[TASK DIRECTIONS]
Exclude the pictures and transcribe the rest of the data below exactly.

Items from a dataset:

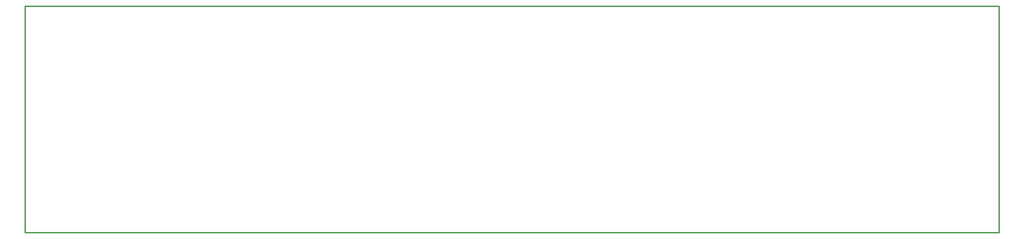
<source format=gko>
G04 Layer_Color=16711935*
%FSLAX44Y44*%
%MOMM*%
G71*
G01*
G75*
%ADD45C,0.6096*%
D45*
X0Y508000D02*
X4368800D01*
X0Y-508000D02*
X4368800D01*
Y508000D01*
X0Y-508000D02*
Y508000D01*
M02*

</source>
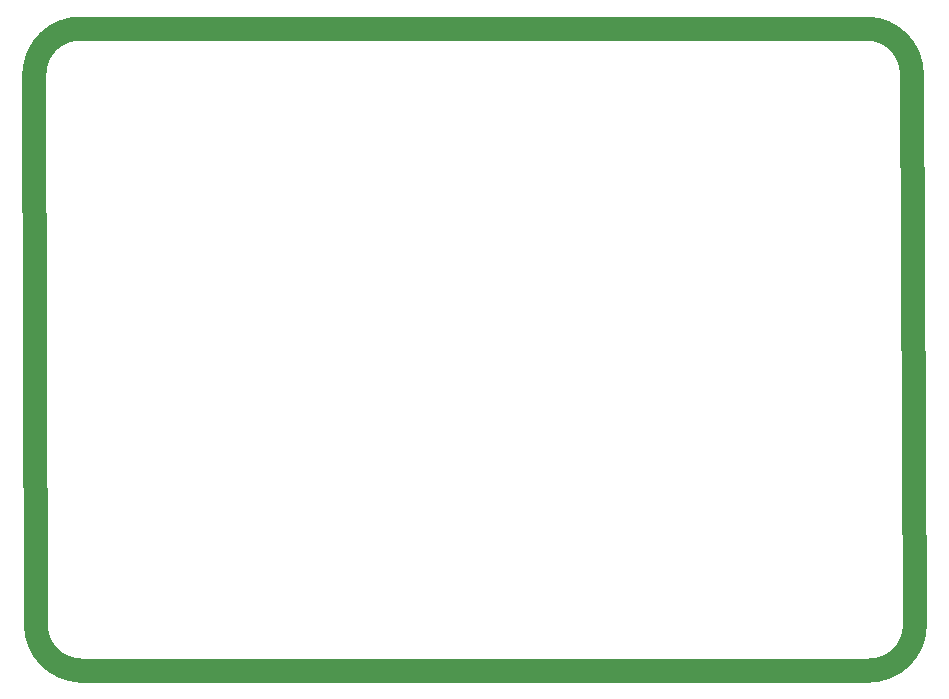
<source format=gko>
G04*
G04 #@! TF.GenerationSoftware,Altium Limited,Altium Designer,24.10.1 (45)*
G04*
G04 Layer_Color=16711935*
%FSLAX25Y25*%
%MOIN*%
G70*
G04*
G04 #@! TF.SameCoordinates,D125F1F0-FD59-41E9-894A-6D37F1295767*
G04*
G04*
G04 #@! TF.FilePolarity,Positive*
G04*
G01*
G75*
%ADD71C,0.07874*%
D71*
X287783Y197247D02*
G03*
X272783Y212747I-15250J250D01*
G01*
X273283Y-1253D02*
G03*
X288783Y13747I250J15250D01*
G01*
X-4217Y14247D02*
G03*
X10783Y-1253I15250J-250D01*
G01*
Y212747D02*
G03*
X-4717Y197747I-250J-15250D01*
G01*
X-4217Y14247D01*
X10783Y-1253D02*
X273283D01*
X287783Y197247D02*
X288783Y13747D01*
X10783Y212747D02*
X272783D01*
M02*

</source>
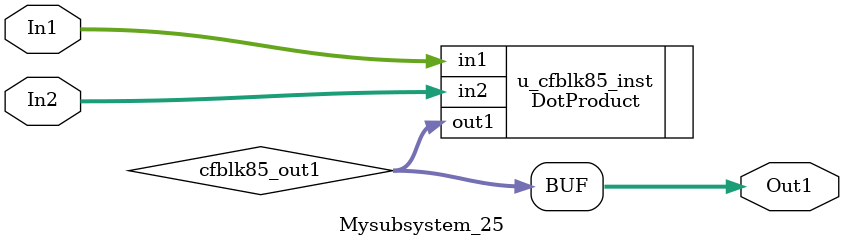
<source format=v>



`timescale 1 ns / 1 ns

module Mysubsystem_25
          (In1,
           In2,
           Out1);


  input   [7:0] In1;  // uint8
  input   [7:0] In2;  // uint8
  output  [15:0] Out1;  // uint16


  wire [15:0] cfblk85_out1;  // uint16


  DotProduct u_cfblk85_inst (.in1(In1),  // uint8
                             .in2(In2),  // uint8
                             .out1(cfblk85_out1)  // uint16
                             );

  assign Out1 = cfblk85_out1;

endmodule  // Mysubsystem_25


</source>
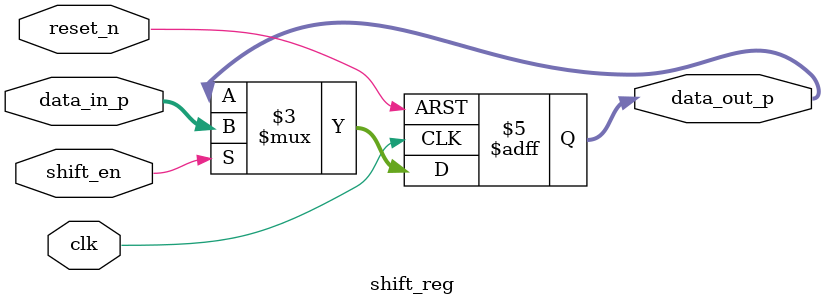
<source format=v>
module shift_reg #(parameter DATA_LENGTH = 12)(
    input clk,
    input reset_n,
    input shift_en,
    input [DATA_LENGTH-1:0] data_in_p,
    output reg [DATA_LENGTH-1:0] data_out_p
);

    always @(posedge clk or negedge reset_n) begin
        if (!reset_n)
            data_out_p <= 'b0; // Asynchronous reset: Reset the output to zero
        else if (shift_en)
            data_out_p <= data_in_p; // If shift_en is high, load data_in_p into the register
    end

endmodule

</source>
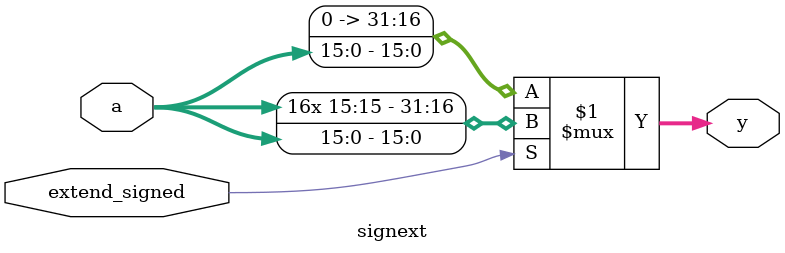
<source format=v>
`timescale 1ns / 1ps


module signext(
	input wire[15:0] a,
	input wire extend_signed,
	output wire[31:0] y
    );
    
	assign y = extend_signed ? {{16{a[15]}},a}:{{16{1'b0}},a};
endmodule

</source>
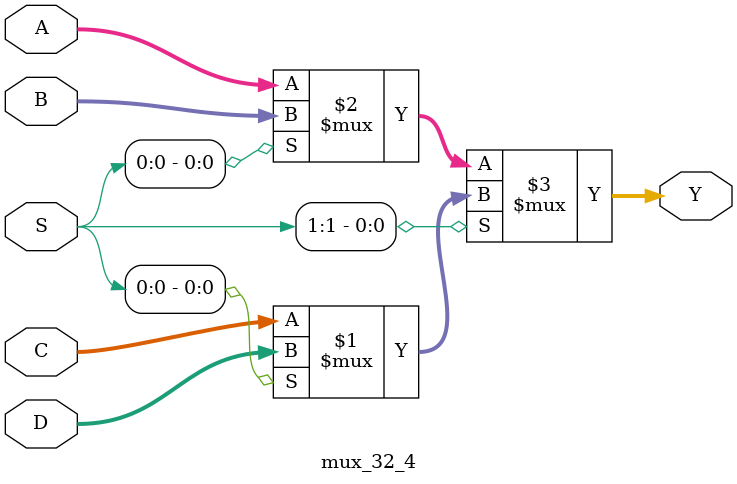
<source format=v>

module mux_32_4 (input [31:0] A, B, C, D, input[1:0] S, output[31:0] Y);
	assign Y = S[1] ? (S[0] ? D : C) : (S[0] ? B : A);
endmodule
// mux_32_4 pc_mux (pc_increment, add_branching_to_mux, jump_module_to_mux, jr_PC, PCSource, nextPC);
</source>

[TASK OUTPUT]
<source format=gko>
G04 Layer_Color=16711935*
%FSLAX44Y44*%
%MOMM*%
G71*
G01*
G75*
%ADD45C,0.6096*%
D45*
X0Y508000D02*
X4368800D01*
X0Y-508000D02*
X4368800D01*
Y508000D01*
X0Y-508000D02*
Y508000D01*
M02*

</source>
<source format=gko>
G04*
G04 #@! TF.GenerationSoftware,Altium Limited,Altium Designer,24.10.1 (45)*
G04*
G04 Layer_Color=16711935*
%FSLAX25Y25*%
%MOIN*%
G70*
G04*
G04 #@! TF.SameCoordinates,D125F1F0-FD59-41E9-894A-6D37F1295767*
G04*
G04*
G04 #@! TF.FilePolarity,Positive*
G04*
G01*
G75*
%ADD71C,0.07874*%
D71*
X287783Y197247D02*
G03*
X272783Y212747I-15250J250D01*
G01*
X273283Y-1253D02*
G03*
X288783Y13747I250J15250D01*
G01*
X-4217Y14247D02*
G03*
X10783Y-1253I15250J-250D01*
G01*
Y212747D02*
G03*
X-4717Y197747I-250J-15250D01*
G01*
X-4217Y14247D01*
X10783Y-1253D02*
X273283D01*
X287783Y197247D02*
X288783Y13747D01*
X10783Y212747D02*
X272783D01*
M02*

</source>
<source format=v>



`timescale 1 ns / 1 ns

module Mysubsystem_25
          (In1,
           In2,
           Out1);


  input   [7:0] In1;  // uint8
  input   [7:0] In2;  // uint8
  output  [15:0] Out1;  // uint16


  wire [15:0] cfblk85_out1;  // uint16


  DotProduct u_cfblk85_inst (.in1(In1),  // uint8
                             .in2(In2),  // uint8
                             .out1(cfblk85_out1)  // uint16
                             );

  assign Out1 = cfblk85_out1;

endmodule  // Mysubsystem_25


</source>
<source format=v>
module shift_reg #(parameter DATA_LENGTH = 12)(
    input clk,
    input reset_n,
    input shift_en,
    input [DATA_LENGTH-1:0] data_in_p,
    output reg [DATA_LENGTH-1:0] data_out_p
);

    always @(posedge clk or negedge reset_n) begin
        if (!reset_n)
            data_out_p <= 'b0; // Asynchronous reset: Reset the output to zero
        else if (shift_en)
            data_out_p <= data_in_p; // If shift_en is high, load data_in_p into the register
    end

endmodule

</source>
<source format=v>
`timescale 1ns / 1ps


module signext(
	input wire[15:0] a,
	input wire extend_signed,
	output wire[31:0] y
    );
    
	assign y = extend_signed ? {{16{a[15]}},a}:{{16{1'b0}},a};
endmodule

</source>
<source format=v>

module mux_32_4 (input [31:0] A, B, C, D, input[1:0] S, output[31:0] Y);
	assign Y = S[1] ? (S[0] ? D : C) : (S[0] ? B : A);
endmodule
// mux_32_4 pc_mux (pc_increment, add_branching_to_mux, jump_module_to_mux, jr_PC, PCSource, nextPC);
</source>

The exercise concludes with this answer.